*** Opening SOURCE RECORDS ***

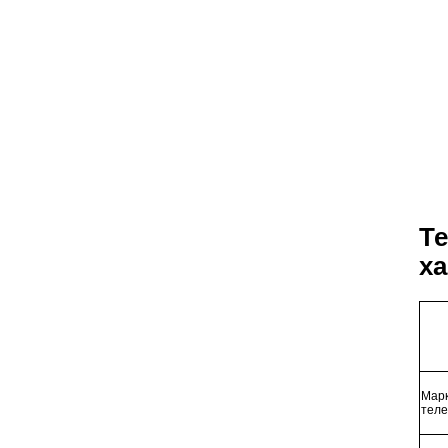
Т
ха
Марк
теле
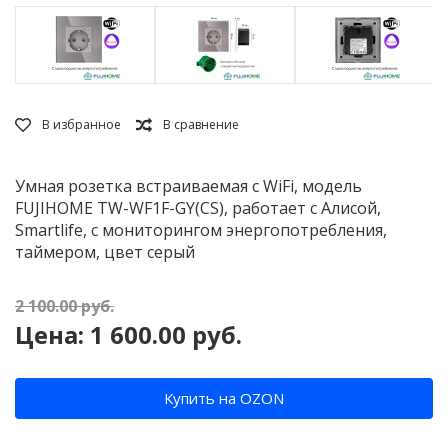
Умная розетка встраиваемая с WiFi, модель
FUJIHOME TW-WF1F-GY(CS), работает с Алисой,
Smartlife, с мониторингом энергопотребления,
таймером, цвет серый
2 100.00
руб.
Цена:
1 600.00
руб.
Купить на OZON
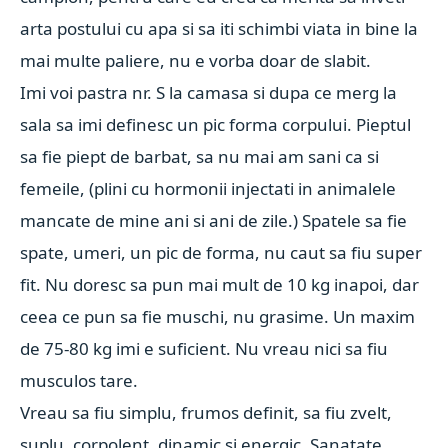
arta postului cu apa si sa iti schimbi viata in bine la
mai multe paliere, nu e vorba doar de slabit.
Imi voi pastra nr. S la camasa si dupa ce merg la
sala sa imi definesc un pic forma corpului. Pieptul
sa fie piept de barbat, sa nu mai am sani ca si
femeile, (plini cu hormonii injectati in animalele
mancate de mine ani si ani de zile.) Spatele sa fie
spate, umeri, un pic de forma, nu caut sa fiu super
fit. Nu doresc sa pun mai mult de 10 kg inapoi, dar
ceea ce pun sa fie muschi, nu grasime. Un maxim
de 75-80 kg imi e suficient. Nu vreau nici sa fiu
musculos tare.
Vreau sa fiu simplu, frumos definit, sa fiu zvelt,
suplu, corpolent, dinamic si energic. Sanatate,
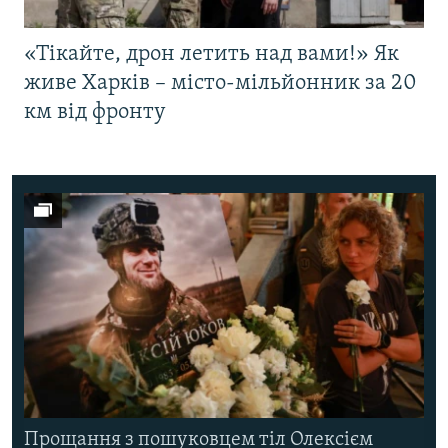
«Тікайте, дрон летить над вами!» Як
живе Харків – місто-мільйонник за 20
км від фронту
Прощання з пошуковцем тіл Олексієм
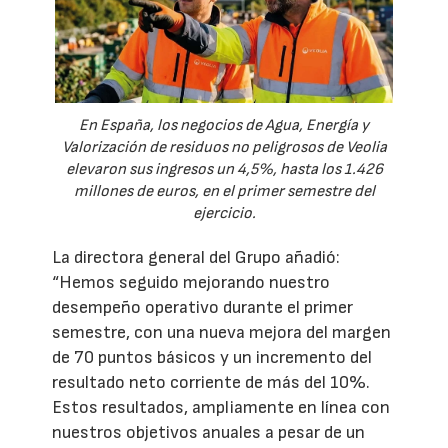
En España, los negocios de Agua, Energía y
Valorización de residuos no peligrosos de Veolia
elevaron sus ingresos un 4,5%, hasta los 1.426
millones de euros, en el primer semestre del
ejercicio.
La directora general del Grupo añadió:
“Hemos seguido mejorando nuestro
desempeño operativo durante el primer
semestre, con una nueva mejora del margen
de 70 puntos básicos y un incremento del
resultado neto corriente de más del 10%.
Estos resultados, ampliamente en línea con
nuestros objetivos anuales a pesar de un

*** Closing SOURCE RECORDS ***
*** Opening SOURCE RECORDS ***

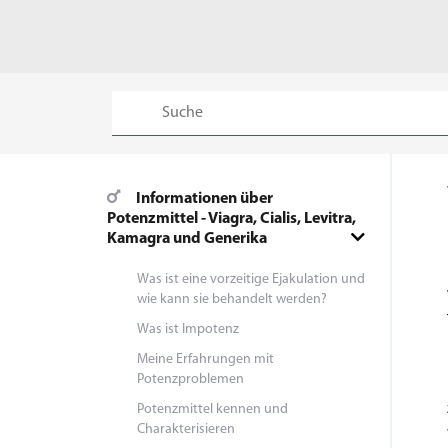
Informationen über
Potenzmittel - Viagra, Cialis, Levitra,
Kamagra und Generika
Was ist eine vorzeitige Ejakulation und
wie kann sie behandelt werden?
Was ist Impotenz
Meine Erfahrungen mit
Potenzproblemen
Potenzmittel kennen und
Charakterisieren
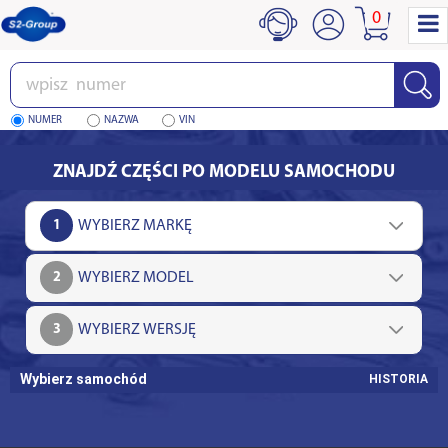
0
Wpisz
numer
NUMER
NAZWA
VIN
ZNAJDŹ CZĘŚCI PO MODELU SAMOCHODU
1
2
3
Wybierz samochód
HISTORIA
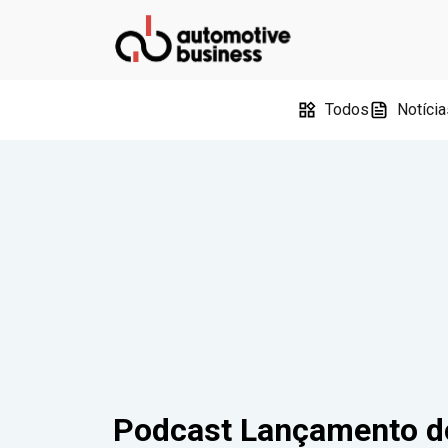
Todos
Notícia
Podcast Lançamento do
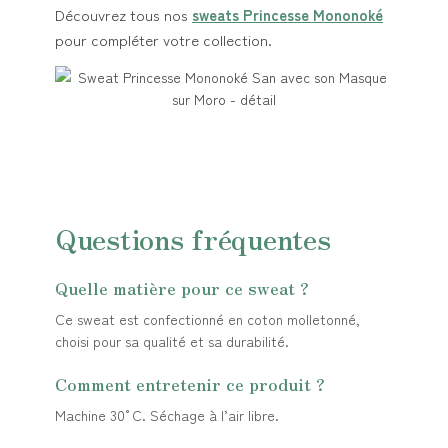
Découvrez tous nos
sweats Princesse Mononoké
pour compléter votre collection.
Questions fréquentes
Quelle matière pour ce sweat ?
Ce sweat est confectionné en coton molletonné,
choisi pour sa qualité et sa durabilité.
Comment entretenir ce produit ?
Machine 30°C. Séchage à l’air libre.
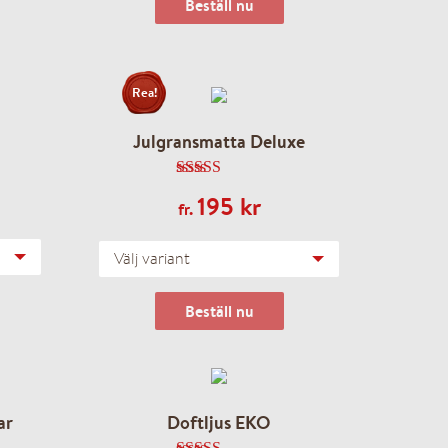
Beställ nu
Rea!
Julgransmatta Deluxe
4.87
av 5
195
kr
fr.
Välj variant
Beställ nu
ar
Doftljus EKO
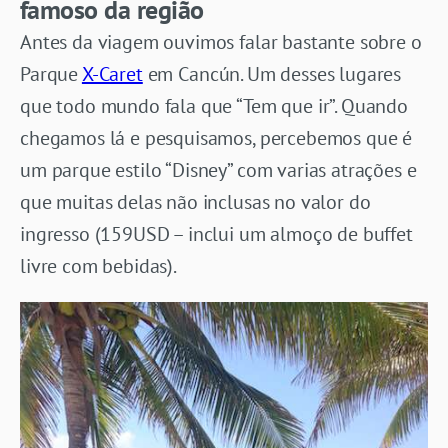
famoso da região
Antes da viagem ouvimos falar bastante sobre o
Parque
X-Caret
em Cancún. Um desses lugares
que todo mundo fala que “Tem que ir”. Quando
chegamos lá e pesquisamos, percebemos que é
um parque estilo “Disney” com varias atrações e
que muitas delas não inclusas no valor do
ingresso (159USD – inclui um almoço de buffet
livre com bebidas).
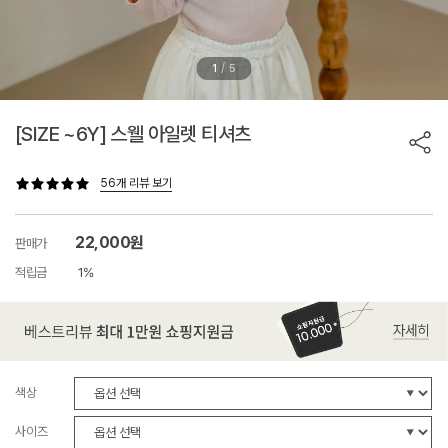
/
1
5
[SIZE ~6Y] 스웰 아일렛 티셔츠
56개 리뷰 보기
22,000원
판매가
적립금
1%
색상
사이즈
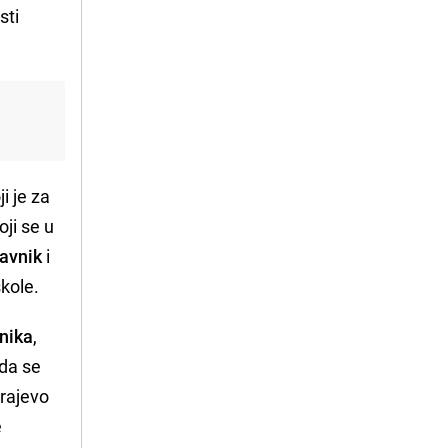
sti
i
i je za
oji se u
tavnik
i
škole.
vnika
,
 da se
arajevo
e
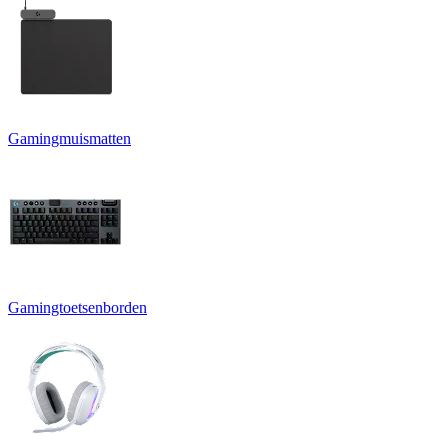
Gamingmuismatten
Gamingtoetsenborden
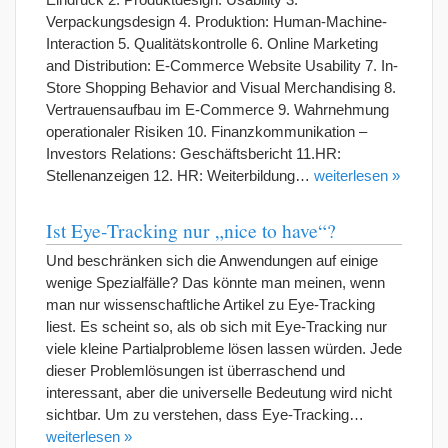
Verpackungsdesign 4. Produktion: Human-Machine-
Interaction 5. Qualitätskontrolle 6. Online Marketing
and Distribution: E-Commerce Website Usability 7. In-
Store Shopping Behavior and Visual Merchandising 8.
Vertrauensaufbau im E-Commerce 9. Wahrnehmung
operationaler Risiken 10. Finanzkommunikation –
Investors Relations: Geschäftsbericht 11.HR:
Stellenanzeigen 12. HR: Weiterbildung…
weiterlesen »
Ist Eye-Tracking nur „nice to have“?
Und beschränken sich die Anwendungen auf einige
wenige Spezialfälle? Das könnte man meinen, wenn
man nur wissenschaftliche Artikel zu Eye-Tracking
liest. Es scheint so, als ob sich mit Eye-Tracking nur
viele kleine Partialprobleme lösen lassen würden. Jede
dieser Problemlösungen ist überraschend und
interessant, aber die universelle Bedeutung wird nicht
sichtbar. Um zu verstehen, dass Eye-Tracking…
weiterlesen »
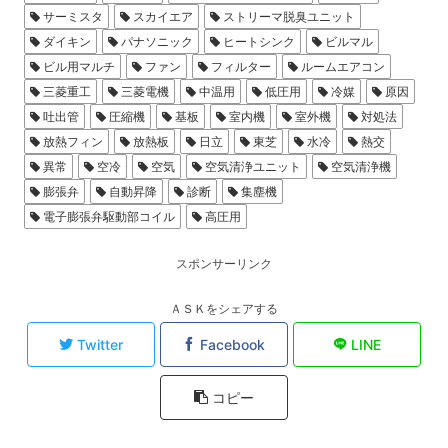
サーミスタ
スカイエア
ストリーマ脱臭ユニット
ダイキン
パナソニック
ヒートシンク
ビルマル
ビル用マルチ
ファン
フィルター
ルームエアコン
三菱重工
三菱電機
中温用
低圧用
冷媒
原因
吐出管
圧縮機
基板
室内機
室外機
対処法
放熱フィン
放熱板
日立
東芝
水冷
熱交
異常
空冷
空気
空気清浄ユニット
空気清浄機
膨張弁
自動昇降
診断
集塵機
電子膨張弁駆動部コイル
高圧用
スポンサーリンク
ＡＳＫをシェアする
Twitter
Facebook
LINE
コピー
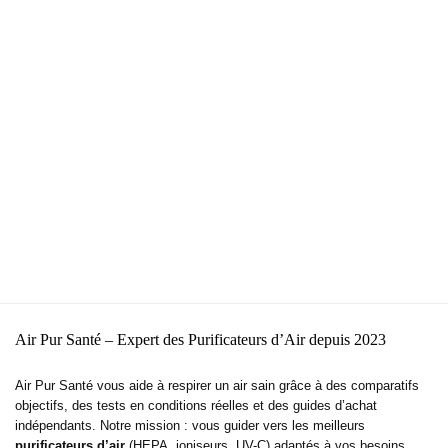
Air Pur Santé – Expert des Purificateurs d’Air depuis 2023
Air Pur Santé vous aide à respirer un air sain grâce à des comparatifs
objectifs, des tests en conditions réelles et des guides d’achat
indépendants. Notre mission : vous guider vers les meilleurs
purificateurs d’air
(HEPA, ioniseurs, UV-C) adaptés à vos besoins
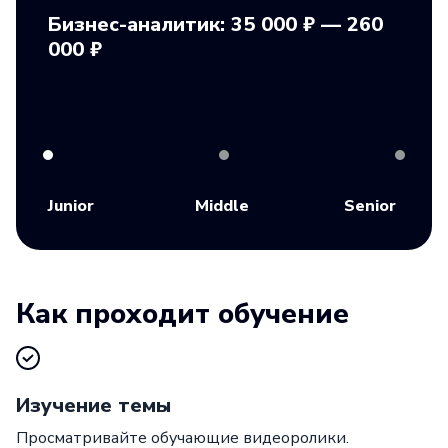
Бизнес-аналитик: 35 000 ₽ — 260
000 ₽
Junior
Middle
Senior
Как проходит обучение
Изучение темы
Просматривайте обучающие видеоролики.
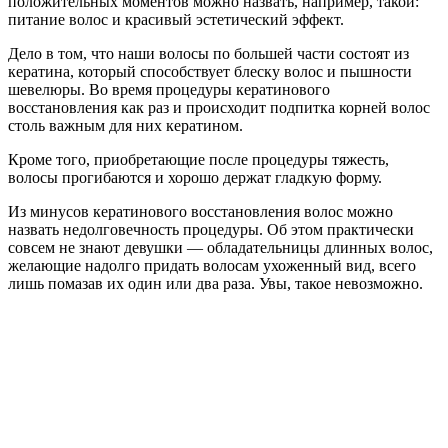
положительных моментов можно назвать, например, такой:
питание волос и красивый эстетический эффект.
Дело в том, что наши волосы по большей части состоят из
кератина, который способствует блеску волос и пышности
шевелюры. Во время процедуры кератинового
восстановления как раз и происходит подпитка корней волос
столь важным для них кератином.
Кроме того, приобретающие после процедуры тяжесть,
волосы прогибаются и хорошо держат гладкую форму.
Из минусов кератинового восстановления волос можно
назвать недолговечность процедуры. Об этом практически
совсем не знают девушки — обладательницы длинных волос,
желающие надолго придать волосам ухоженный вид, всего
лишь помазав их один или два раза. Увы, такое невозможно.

*** Closing SOURCE RECORDS ***

> _EXERCISE INSTRUCTIONS_:
Provide solely the number of lines in the data that include the word "vous".

> _RESPONSE TO THE TASK_:
2